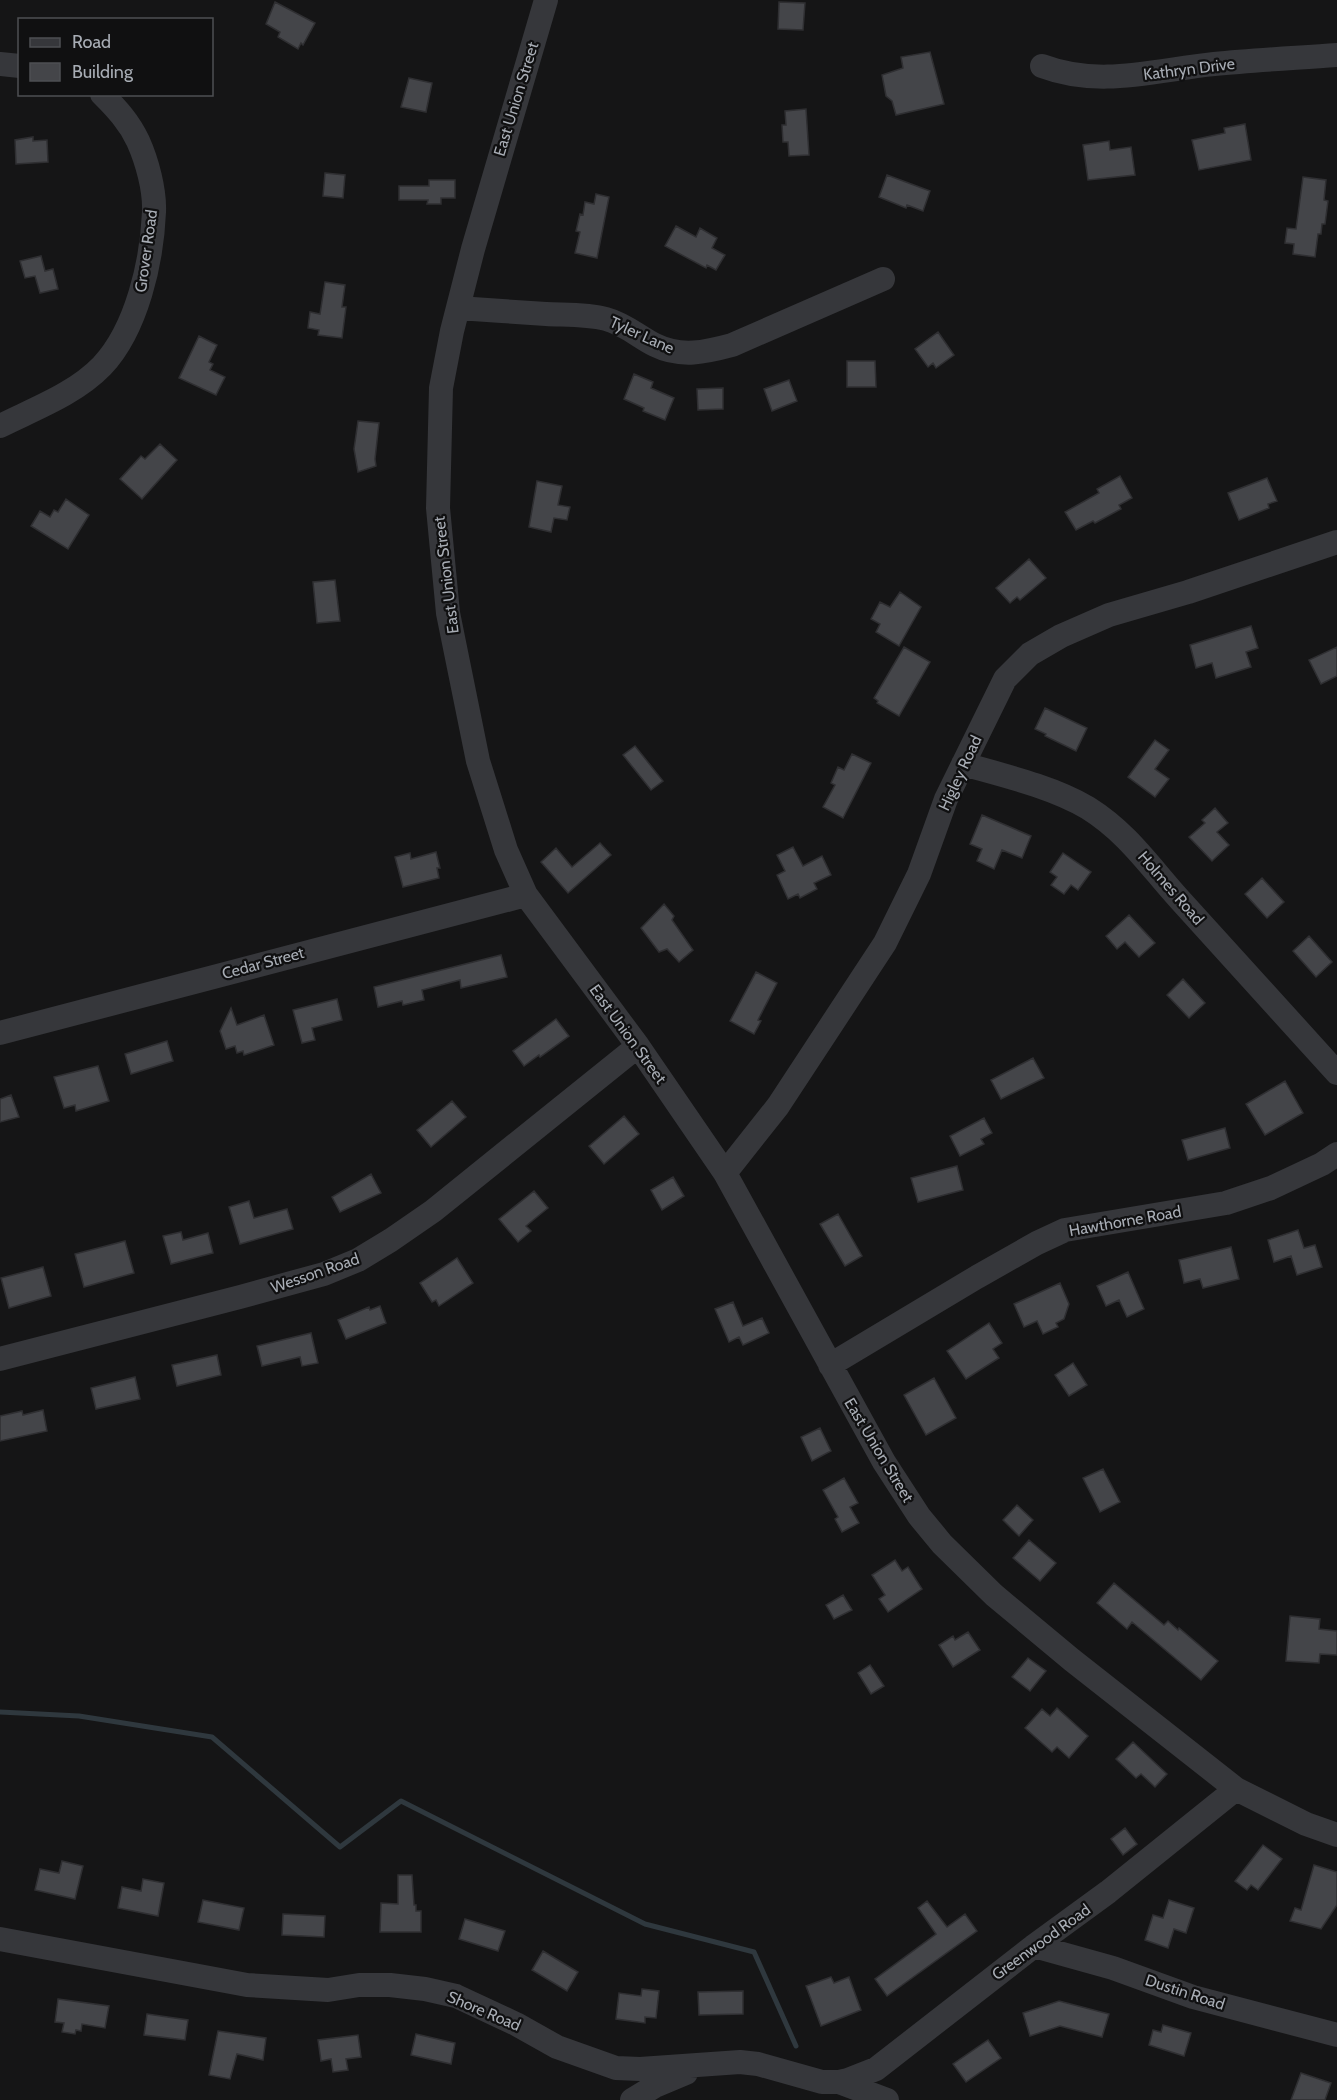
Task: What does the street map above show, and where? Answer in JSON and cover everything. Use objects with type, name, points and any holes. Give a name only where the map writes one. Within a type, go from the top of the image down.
[{"type":"street","name":"East Union Street","points":[[546,0],[507,127],[458,308],[441,388],[438,508],[448,613],[478,761],[506,850],[526,894],[638,1046],[725,1173],[884,1462],[919,1516],[942,1544],[994,1596],[1236,1789],[1306,1824],[1337,1835]]},
{"type":"street","name":"Kathryn Drive","points":[[1042,66],[1061,73],[1114,78],[1213,64],[1337,55]]},
{"type":"street","points":[[0,64],[18,66]]},
{"type":"street","name":"Grover Road","points":[[0,426],[70,391],[102,366],[120,341],[139,299],[154,211],[150,182],[138,141],[123,115],[104,96]]},
{"type":"street","name":"Tyler Lane","points":[[458,308],[608,319],[656,345],[673,352],[688,353],[732,345],[883,279]]},
{"type":"street","name":"Higley Road","points":[[725,1173],[778,1106],[885,944],[919,874],[946,799],[1005,679],[1029,654],[1061,636],[1109,615],[1188,592],[1337,542]]},
{"type":"street","name":"Holmes Road","points":[[963,764],[1032,784],[1086,806],[1112,824],[1139,850],[1176,896],[1337,1073]]},
{"type":"street","name":"Cedar Street","points":[[0,1033],[526,894]]},
{"type":"street","name":"Wesson Road","points":[[0,1359],[324,1274],[358,1260],[392,1240],[433,1211],[638,1046]]},
{"type":"street","name":"Hawthorne Road","points":[[830,1365],[977,1276],[1065,1230],[1226,1203],[1271,1188],[1322,1164],[1337,1154]]},
{"type":"street","name":"Greenwood Road","points":[[839,2082],[876,2069],[1034,1946],[1108,1892],[1236,1789]]},
{"type":"street","name":"Shore Road","points":[[0,1939],[247,1985],[328,1990],[359,1985],[390,1984],[426,1989],[456,1996],[516,2024],[557,2047],[616,2068],[640,2069],[740,2062],[758,2064],[822,2082],[839,2082],[887,2100]]},
{"type":"street","name":"Dustin Road","points":[[1034,1946],[1113,1968],[1193,1996],[1337,2036]]},
{"type":"street","points":[[632,2100],[681,2074],[714,2064]]},
{"type":"building","points":[[275,2],[315,23],[303,45],[301,43],[298,49],[278,37],[280,32],[266,24]]},
{"type":"building","points":[[779,2],[805,3],[803,30],[778,29]]},
{"type":"building","points":[[930,52],[944,104],[896,115],[892,101],[886,96],[882,75],[903,68],[901,57]]},
{"type":"building","points":[[409,78],[432,83],[426,112],[401,107]]},
{"type":"building","points":[[806,109],[809,155],[789,156],[788,142],[783,142],[782,125],[786,125],[785,111]]},
{"type":"building","points":[[1245,124],[1251,160],[1199,170],[1192,140],[1225,133],[1224,128]]},
{"type":"building","points":[[33,137],[33,141],[47,140],[48,162],[16,164],[15,140]]},
{"type":"building","points":[[1109,141],[1110,150],[1131,147],[1135,175],[1088,180],[1083,145]]},
{"type":"building","points":[[325,173],[345,175],[343,198],[323,196]]},
{"type":"building","points":[[887,175],[930,191],[923,211],[907,205],[906,208],[879,197]]},
{"type":"building","points":[[1303,177],[1326,180],[1324,200],[1328,201],[1325,224],[1322,224],[1321,234],[1318,234],[1315,257],[1293,254],[1294,244],[1285,243],[1287,228],[1296,229]]},
{"type":"building","points":[[429,180],[455,180],[455,198],[441,198],[441,204],[427,204],[428,200],[399,200],[399,186],[429,186]]},
{"type":"building","points":[[596,194],[609,197],[597,258],[575,253],[580,232],[576,231],[580,214],[583,215],[585,202],[594,204]]},
{"type":"building","points":[[676,226],[696,237],[700,228],[717,238],[712,248],[725,255],[716,270],[707,265],[706,268],[665,246]]},
{"type":"building","points":[[41,256],[45,271],[53,269],[58,289],[40,293],[35,276],[25,278],[20,261]]},
{"type":"building","points":[[325,282],[345,285],[342,307],[346,307],[342,338],[318,335],[319,330],[308,328],[310,312],[320,314]]},
{"type":"building","points":[[938,332],[954,355],[936,368],[933,363],[928,367],[915,349]]},
{"type":"building","points":[[199,336],[217,345],[209,362],[213,364],[210,370],[225,377],[216,395],[179,378]]},
{"type":"building","points":[[847,361],[875,361],[876,387],[847,387]]},
{"type":"building","points":[[634,374],[653,382],[651,388],[674,398],[665,420],[643,411],[644,408],[624,399]]},
{"type":"building","points":[[789,380],[797,401],[772,411],[764,389]]},
{"type":"building","points":[[723,388],[723,409],[698,410],[697,389]]},
{"type":"building","points":[[358,421],[379,423],[376,466],[358,472],[354,449]]},
{"type":"building","points":[[160,444],[177,460],[142,499],[120,479],[141,456],[145,459]]},
{"type":"building","points":[[1120,476],[1132,498],[1119,505],[1121,509],[1076,530],[1065,512],[1099,493],[1097,489]]},
{"type":"building","points":[[1267,478],[1277,501],[1268,504],[1269,508],[1239,520],[1228,493]]},
{"type":"building","points":[[537,481],[562,486],[558,505],[570,507],[567,520],[554,518],[551,532],[529,527]]},
{"type":"building","points":[[66,499],[89,515],[68,549],[31,526],[40,511],[50,517],[54,510],[58,512]]},
{"type":"building","points":[[1029,559],[1046,578],[1020,600],[1017,597],[1010,603],[996,588]]},
{"type":"building","points":[[335,580],[340,621],[317,623],[313,582]]},
{"type":"building","points":[[900,592],[921,607],[899,646],[876,632],[880,624],[871,619],[880,602],[890,607]]},
{"type":"building","points":[[1251,626],[1258,648],[1246,652],[1251,667],[1216,678],[1212,663],[1196,668],[1190,645]]},
{"type":"building","points":[[904,647],[930,662],[899,716],[877,703],[878,701],[874,698]]},
{"type":"building","points":[[1337,647],[1337,676],[1321,684],[1309,660]]},
{"type":"building","points":[[1045,708],[1087,728],[1076,751],[1035,729]]},
{"type":"building","points":[[1155,740],[1169,750],[1155,769],[1169,779],[1155,797],[1128,777]]},
{"type":"building","points":[[635,746],[663,781],[651,790],[623,755]]},
{"type":"building","points":[[852,754],[871,763],[843,818],[823,807],[835,785],[831,783],[838,767],[844,770]]},
{"type":"building","points":[[1215,808],[1228,823],[1217,832],[1229,845],[1212,861],[1189,837],[1205,823],[1202,820]]},
{"type":"building","points":[[982,815],[1031,836],[1022,858],[1002,850],[994,869],[977,861],[982,849],[970,844]]},
{"type":"building","points":[[600,843],[611,855],[568,893],[541,862],[556,848],[572,867]]},
{"type":"building","points":[[793,847],[803,866],[822,856],[831,875],[814,883],[817,889],[800,898],[798,894],[788,899],[777,875],[785,871],[777,855]]},
{"type":"building","points":[[436,852],[440,868],[437,868],[439,878],[403,887],[395,857],[410,853],[411,859]]},
{"type":"building","points":[[1063,853],[1091,872],[1078,890],[1071,885],[1064,894],[1051,885],[1057,877],[1050,872]]},
{"type":"building","points":[[1262,878],[1284,902],[1267,918],[1245,894]]},
{"type":"building","points":[[664,904],[674,916],[672,920],[693,950],[679,962],[667,949],[659,952],[641,928]]},
{"type":"building","points":[[1129,915],[1155,943],[1139,957],[1125,942],[1117,949],[1106,936]]},
{"type":"building","points":[[1309,936],[1332,962],[1316,977],[1293,951]]},
{"type":"building","points":[[501,955],[507,977],[461,988],[460,980],[422,990],[424,1000],[403,1005],[402,1001],[378,1007],[374,987]]},
{"type":"building","points":[[756,972],[777,983],[758,1020],[761,1021],[754,1034],[730,1021]]},
{"type":"building","points":[[1183,979],[1205,1003],[1189,1018],[1167,995]]},
{"type":"building","points":[[337,999],[342,1020],[312,1028],[315,1040],[302,1043],[293,1010]]},
{"type":"building","points":[[231,1008],[237,1025],[264,1015],[274,1045],[244,1055],[243,1051],[237,1053],[235,1046],[226,1049],[220,1031]]},
{"type":"building","points":[[556,1019],[569,1036],[524,1066],[513,1051]]},
{"type":"building","points":[[167,1041],[173,1061],[131,1074],[125,1054]]},
{"type":"building","points":[[1033,1058],[1044,1078],[1001,1099],[991,1080]]},
{"type":"building","points":[[98,1066],[109,1101],[76,1111],[75,1105],[64,1108],[54,1077]]},
{"type":"building","points":[[1285,1081],[1303,1113],[1265,1135],[1246,1104]]},
{"type":"building","points":[[11,1095],[19,1117],[0,1122],[0,1099]]},
{"type":"building","points":[[452,1101],[466,1117],[431,1147],[417,1130]]},
{"type":"building","points":[[624,1116],[639,1134],[604,1164],[589,1146]]},
{"type":"building","points":[[984,1118],[992,1133],[981,1139],[984,1144],[960,1156],[950,1136]]},
{"type":"building","points":[[1225,1128],[1230,1148],[1188,1160],[1182,1140]]},
{"type":"building","points":[[957,1166],[963,1190],[918,1202],[911,1178]]},
{"type":"building","points":[[371,1174],[381,1193],[340,1212],[332,1197]]},
{"type":"building","points":[[673,1177],[684,1196],[662,1210],[651,1190]]},
{"type":"building","points":[[534,1191],[548,1208],[526,1226],[531,1231],[518,1242],[499,1219]]},
{"type":"building","points":[[249,1201],[254,1218],[287,1209],[293,1229],[240,1244],[229,1207]]},
{"type":"building","points":[[838,1214],[862,1256],[845,1266],[820,1224]]},
{"type":"building","points":[[1298,1230],[1304,1248],[1315,1245],[1322,1267],[1297,1275],[1291,1256],[1274,1262],[1268,1240]]},
{"type":"building","points":[[181,1232],[183,1240],[208,1233],[213,1253],[171,1264],[163,1236]]},
{"type":"building","points":[[125,1241],[134,1273],[84,1287],[75,1254]]},
{"type":"building","points":[[1231,1247],[1239,1279],[1203,1288],[1200,1279],[1184,1283],[1179,1260]]},
{"type":"building","points":[[457,1258],[473,1283],[439,1306],[436,1300],[432,1302],[420,1283]]},
{"type":"building","points":[[43,1267],[51,1296],[9,1308],[1,1278]]},
{"type":"building","points":[[1128,1272],[1144,1309],[1127,1317],[1119,1300],[1106,1306],[1097,1286]]},
{"type":"building","points":[[1060,1283],[1069,1304],[1064,1319],[1056,1323],[1058,1327],[1043,1334],[1037,1321],[1024,1327],[1014,1304]]},
{"type":"building","points":[[733,1302],[743,1326],[762,1318],[769,1333],[743,1345],[739,1337],[729,1342],[715,1309]]},
{"type":"building","points":[[380,1306],[386,1323],[346,1339],[338,1320],[369,1307],[370,1310]]},
{"type":"building","points":[[989,1323],[1002,1343],[993,1349],[999,1358],[966,1379],[947,1351]]},
{"type":"building","points":[[311,1333],[318,1363],[302,1366],[300,1357],[262,1366],[257,1346]]},
{"type":"building","points":[[217,1355],[221,1375],[177,1386],[172,1365]]},
{"type":"building","points":[[1073,1363],[1087,1385],[1069,1396],[1055,1375]]},
{"type":"building","points":[[135,1377],[140,1399],[96,1409],[91,1388]]},
{"type":"building","points":[[934,1378],[956,1418],[926,1435],[904,1395]]},
{"type":"building","points":[[43,1410],[47,1431],[0,1441],[0,1416],[22,1411],[23,1415]]},
{"type":"building","points":[[820,1428],[831,1451],[812,1461],[801,1437]]},
{"type":"building","points":[[1103,1469],[1120,1502],[1100,1512],[1083,1478]]},
{"type":"building","points":[[844,1478],[858,1503],[850,1507],[859,1523],[842,1532],[835,1519],[838,1517],[823,1490]]},
{"type":"building","points":[[1017,1505],[1033,1520],[1019,1536],[1003,1520]]},
{"type":"building","points":[[1029,1540],[1056,1563],[1040,1581],[1013,1558]]},
{"type":"building","points":[[895,1560],[902,1571],[908,1567],[922,1589],[888,1612],[879,1599],[885,1595],[872,1575]]},
{"type":"building","points":[[1114,1583],[1164,1625],[1168,1621],[1178,1630],[1179,1628],[1218,1661],[1201,1680],[1132,1622],[1127,1629],[1097,1603]]},
{"type":"building","points":[[843,1595],[852,1610],[834,1619],[826,1605]]},
{"type":"building","points":[[1290,1616],[1320,1619],[1319,1629],[1337,1631],[1337,1655],[1320,1654],[1319,1663],[1286,1661]]},
{"type":"building","points":[[968,1632],[980,1650],[953,1667],[939,1645],[953,1636],[955,1640]]},
{"type":"building","points":[[1028,1658],[1046,1671],[1030,1691],[1012,1677]]},
{"type":"building","points":[[870,1665],[884,1686],[871,1694],[858,1673]]},
{"type":"building","points":[[1057,1708],[1088,1736],[1069,1758],[1057,1747],[1052,1752],[1025,1728],[1042,1709],[1050,1716]]},
{"type":"building","points":[[1133,1742],[1167,1774],[1155,1787],[1141,1774],[1136,1778],[1116,1759]]},
{"type":"building","points":[[1125,1828],[1137,1844],[1123,1855],[1111,1839]]},
{"type":"building","points":[[1263,1845],[1282,1859],[1258,1890],[1251,1885],[1247,1890],[1235,1881]]},
{"type":"building","points":[[62,1861],[83,1866],[75,1899],[35,1890],[40,1869],[59,1873]]},
{"type":"building","points":[[1314,1865],[1337,1872],[1337,1905],[1321,1929],[1290,1921],[1295,1908],[1301,1910]]},
{"type":"building","points":[[398,1875],[412,1875],[414,1905],[416,1905],[416,1911],[421,1911],[421,1932],[380,1932],[381,1903],[398,1904]]},
{"type":"building","points":[[143,1879],[164,1883],[158,1916],[118,1908],[122,1887],[141,1891]]},
{"type":"building","points":[[203,1900],[244,1908],[239,1930],[198,1922]]},
{"type":"building","points":[[1169,1900],[1194,1908],[1186,1933],[1174,1929],[1168,1948],[1145,1940],[1153,1915],[1163,1918]]},
{"type":"building","points":[[927,1901],[947,1927],[965,1914],[977,1931],[887,1996],[875,1979],[936,1934],[918,1908]]},
{"type":"building","points":[[283,1914],[325,1916],[324,1937],[282,1935]]},
{"type":"building","points":[[465,1919],[505,1931],[498,1951],[459,1939]]},
{"type":"building","points":[[543,1951],[578,1972],[567,1991],[532,1970]]},
{"type":"building","points":[[831,1977],[834,1983],[849,1977],[861,2010],[821,2026],[806,1986]]},
{"type":"building","points":[[642,1989],[659,1991],[656,2018],[645,2017],[645,2023],[616,2019],[619,1993],[641,1996]]},
{"type":"building","points":[[743,1991],[743,2014],[699,2015],[698,1992]]},
{"type":"building","points":[[58,1999],[109,2006],[105,2028],[82,2024],[81,2031],[76,2030],[75,2034],[62,2032],[64,2023],[55,2022]]},
{"type":"building","points":[[1059,2001],[1109,2014],[1102,2037],[1060,2026],[1030,2036],[1023,2013]]},
{"type":"building","points":[[147,2014],[188,2020],[185,2040],[144,2035]]},
{"type":"building","points":[[1163,2025],[1191,2033],[1184,2056],[1149,2045],[1153,2030],[1161,2032]]},
{"type":"building","points":[[218,2031],[266,2038],[263,2060],[237,2054],[230,2079],[209,2075]]},
{"type":"building","points":[[416,2034],[455,2043],[451,2064],[411,2055]]},
{"type":"building","points":[[358,2035],[361,2057],[346,2059],[348,2070],[333,2072],[331,2059],[321,2061],[318,2040]]},
{"type":"building","points":[[988,2040],[1001,2058],[966,2082],[953,2064]]},
{"type":"building","points":[[1301,2073],[1331,2083],[1325,2100],[1291,2100]]},
{"type":"waterway","points":[[0,1712],[79,1716],[212,1737],[340,1847],[401,1801],[645,1924],[754,1952],[796,2046]]}]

+--

> Problem
Whenever a line in the entries above includes the word "Road", pull that line out.

> Answer space
{"type":"street","name":"Grover Road","points":[[0,426],[70,391],[102,366],[120,341],[139,299],[154,211],[150,182],[138,141],[123,115],[104,96]]},
{"type":"street","name":"Higley Road","points":[[725,1173],[778,1106],[885,944],[919,874],[946,799],[1005,679],[1029,654],[1061,636],[1109,615],[1188,592],[1337,542]]},
{"type":"street","name":"Holmes Road","points":[[963,764],[1032,784],[1086,806],[1112,824],[1139,850],[1176,896],[1337,1073]]},
{"type":"street","name":"Wesson Road","points":[[0,1359],[324,1274],[358,1260],[392,1240],[433,1211],[638,1046]]},
{"type":"street","name":"Hawthorne Road","points":[[830,1365],[977,1276],[1065,1230],[1226,1203],[1271,1188],[1322,1164],[1337,1154]]},
{"type":"street","name":"Greenwood Road","points":[[839,2082],[876,2069],[1034,1946],[1108,1892],[1236,1789]]},
{"type":"street","name":"Shore Road","points":[[0,1939],[247,1985],[328,1990],[359,1985],[390,1984],[426,1989],[456,1996],[516,2024],[557,2047],[616,2068],[640,2069],[740,2062],[758,2064],[822,2082],[839,2082],[887,2100]]},
{"type":"street","name":"Dustin Road","points":[[1034,1946],[1113,1968],[1193,1996],[1337,2036]]},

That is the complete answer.